Crossing without stopping to look, listen, or plan. One man’s cheap sparkling wine is
another man’s portal of doom, raspberry bushes thick and parted in an evident path,
a faulty nest. A lot of things look like a scarecrow when you’re five and a lot of things
look like a cross when you’re me. One says to the other: Write it down. Put it by the
coffee-maker. Get milk. Save it like grandma, for chocolate cake. Yellow-green, or
just perturbed, either way the curtains are dishonest and emanating the wrong
decade. A blacked out city inside a city. Why can’t we stop being all about sex and
religion, the child asked Santa. The child's violin crying out for help and recourse
and living a helplessness that won’t quit.
3.
Quitter’s cough. If we could meet again, it would be
in the pet department. One holding a kitty litter to the light,
one shelved with an imaginary bird's nest on the head.

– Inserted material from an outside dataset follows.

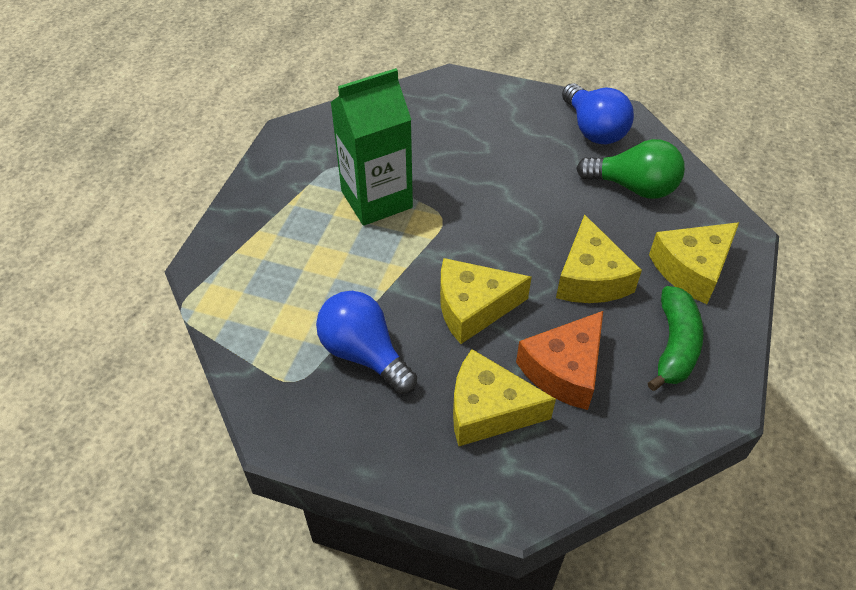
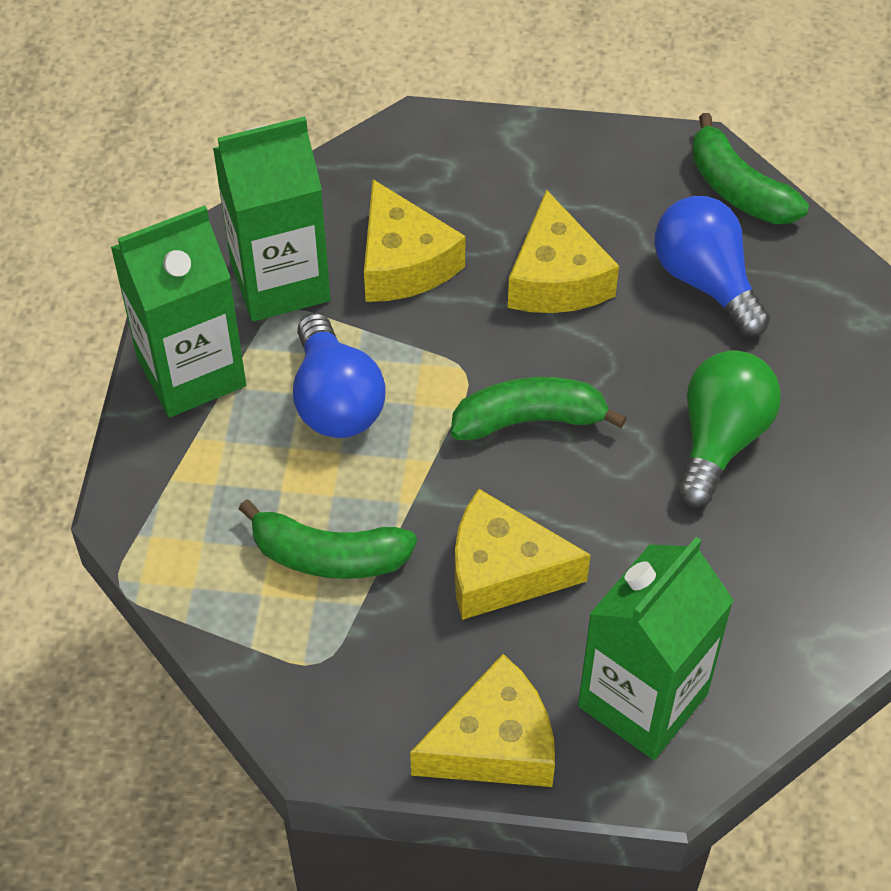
green banana: [648,286,704,391] = 1 -> [239,499,417,579] [451,377,627,440] [692,113,809,224] = 3
green carton: [330,68,413,226] = 1 -> [111,205,246,417] [213,116,330,322] [578,537,734,760] = 3
orange cheese: [516,311,603,410] = 1 -> none = 0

There are names I forget and the wars I remember them by.
Chocolates. And cow meat. And it's a city again
fraught with danger. Like this moon, cracked where it was betrayed
by the company who designed it. I didn't mean to eat
in the dark. Now I've stepped on the piece of ham that leaped
from my sandwich. The squish is how we would kiss.

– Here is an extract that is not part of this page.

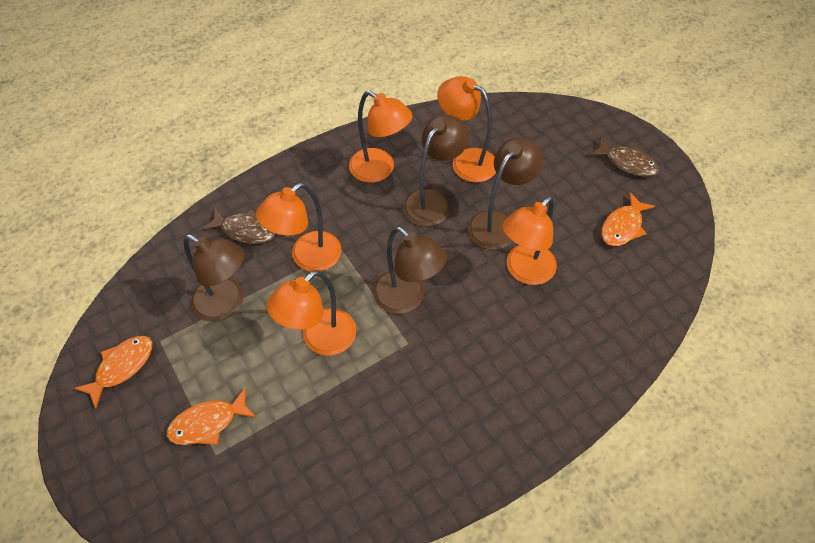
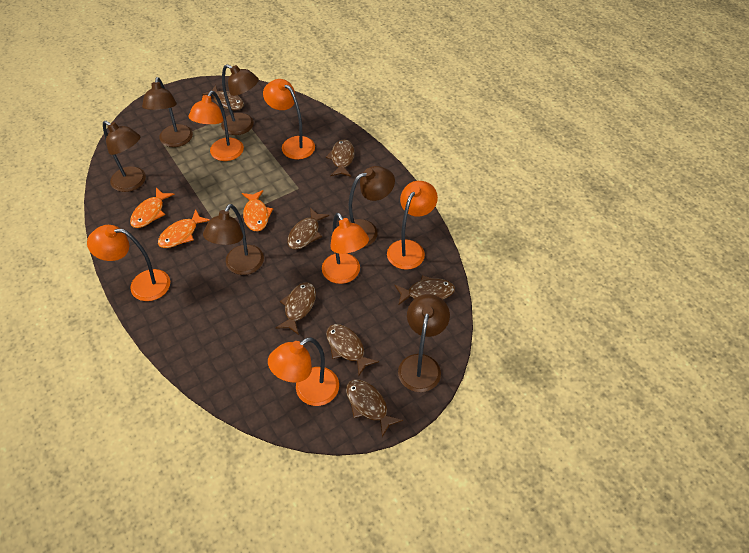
brown fish: [202,207,275,244] [589,137,659,177] = 2 -> [202,85,244,110] [275,283,316,335] [287,208,329,250] [326,139,355,177] [326,324,379,375] [346,380,403,437] [395,275,455,305] = 7
brown lamp: [183,234,245,322] [373,226,447,314] [403,114,469,227] [468,138,543,250] = 4 -> [103,121,146,192] [142,77,193,147] [203,204,264,275] [221,64,259,135] [349,166,395,247] [398,294,450,392] = 6
orange lamp: [256,183,341,272] [267,270,356,356] [349,90,412,183] [437,76,496,183] [503,196,557,285] = 5 -> [87,225,170,301] [188,91,244,161] [263,79,315,159] [268,337,339,406] [322,213,369,284] [387,181,438,270] = 6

I've taped a drawing of your eyes on the fridge. Old Sam―
the cat—falling from the roof. Or some other ghoulish vegetable.
4.
Goulash. I never imagined life could be like that. I have failed. Invented weather
rains just as hard on a field of sticks and bones. Pass the tin cup. Camping out in your
own backyard makes you forget your family’s woe and ignorance. The feeling of this
species is extinct. I have failed. In terms of love, the scarecrow is home to twenty-six
bullets and ants. All the better, you say, for losing both ears to frostbite. The fawn
sprawled by the stone bridge had a twin, and maybe he/she will evolve into a rocky
planet. I have failed. And yes, two friends, around the corner one can almost see,
saying Remember—once we started all the way over there. Like a noose. Why did you
say that? Why now?
Arlene Ang’s latest book is Banned for Life (Misty Press, 2014). She is the author of The Desecration of Doves (2005), Secret Love Poems (Rubicon Press, 2007), a collaborative book with Valerie Fox, Bundles of Letters Including A, V and Epsilon (Texture Press, 2008), and Seeing Birds in Church is a Kind of Adieu (Cinnamon Press, 2010). Her poems have appeared in Ambit, Caketrain, Diagram, Poetry Ireland, Poet Lore, Rattle, Salt Hill as well as the Best of the Web anthologies 2008 and 2009 (Dzanc Books). She lives in Spinea, Italy where she serves as staff editor for The Pedestal Magazine. Website: www.leafscape.org
Valerie Fox’s previous books of poems include The Glass Book (Texture Press, 2011), The Rorschach Factory (Straw Gate Books, 2006) and Bundles of Letters Including A, V and Epsilon (a compilation with Arlene Ang, Texture Press, 2008). Recently she published Poems for the Writing: Prompts for Poets(Texture Press, 2013), co-written with Lynn Levin, which was a finalist in the Next Generation Indie Press Awards (education category). Her poems have appeared in Juked, Hanging Loose, Sentence, Painted Bride Quarterly, Apiary,
Ping Pong, and other journals. She teaches at Drexel University, in Philadelphia, and lives with her family in New Jersey.